● SUPPLIED DATA:
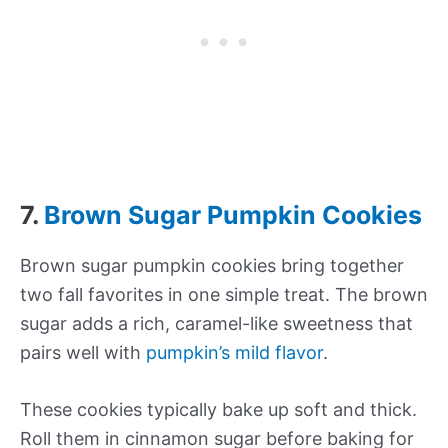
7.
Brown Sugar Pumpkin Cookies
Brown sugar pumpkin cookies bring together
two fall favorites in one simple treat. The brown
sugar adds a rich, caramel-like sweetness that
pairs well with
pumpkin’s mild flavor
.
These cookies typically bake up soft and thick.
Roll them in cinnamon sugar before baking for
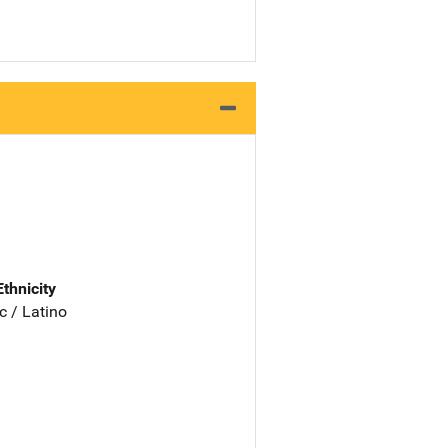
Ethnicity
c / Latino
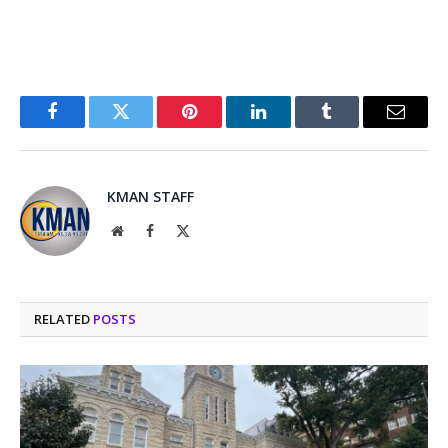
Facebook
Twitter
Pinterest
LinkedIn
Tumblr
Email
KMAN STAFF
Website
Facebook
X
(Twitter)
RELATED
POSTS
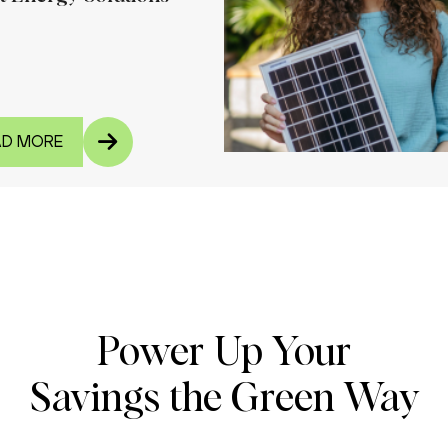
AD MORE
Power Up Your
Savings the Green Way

● YOUR GOAL: Set down the material exactly as given, but print none of the pictures.

● RESPONSE BOX:
7.
Brown Sugar Pumpkin Cookies
Brown sugar pumpkin cookies bring together
two fall favorites in one simple treat. The brown
sugar adds a rich, caramel-like sweetness that
pairs well with
pumpkin’s mild flavor
.
These cookies typically bake up soft and thick.
Roll them in cinnamon sugar before baking for
Ethnicity
c / Latino
Facebook
Twitter
Pinterest
LinkedIn
Tumblr
Email
KMAN STAFF
Website
Facebook
X
(Twitter)
RELATED
POSTS
AD MORE
Power Up Your
Savings the Green Way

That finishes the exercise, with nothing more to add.